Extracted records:
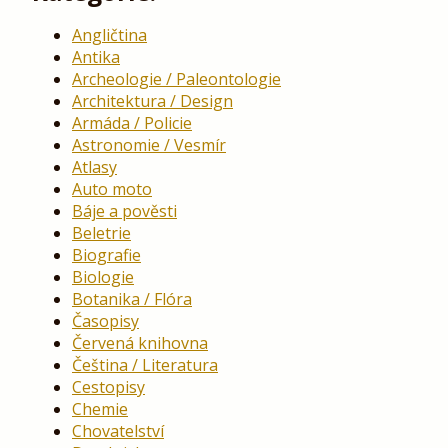
Angličtina
Antika
Archeologie / Paleontologie
Architektura / Design
Armáda / Policie
Astronomie / Vesmír
Atlasy
Auto moto
Báje a pověsti
Beletrie
Biografie
Biologie
Botanika / Flóra
Časopisy
Červená knihovna
Čeština / Literatura
Cestopisy
Chemie
Chovatelství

- What the task asks
Write out every entry above exactly, minus the pictures.

- Completed exercise
Angličtina
Antika
Archeologie / Paleontologie
Architektura / Design
Armáda / Policie
Astronomie / Vesmír
Atlasy
Auto moto
Báje a pověsti
Beletrie
Biografie
Biologie
Botanika / Flóra
Časopisy
Červená knihovna
Čeština / Literatura
Cestopisy
Chemie
Chovatelství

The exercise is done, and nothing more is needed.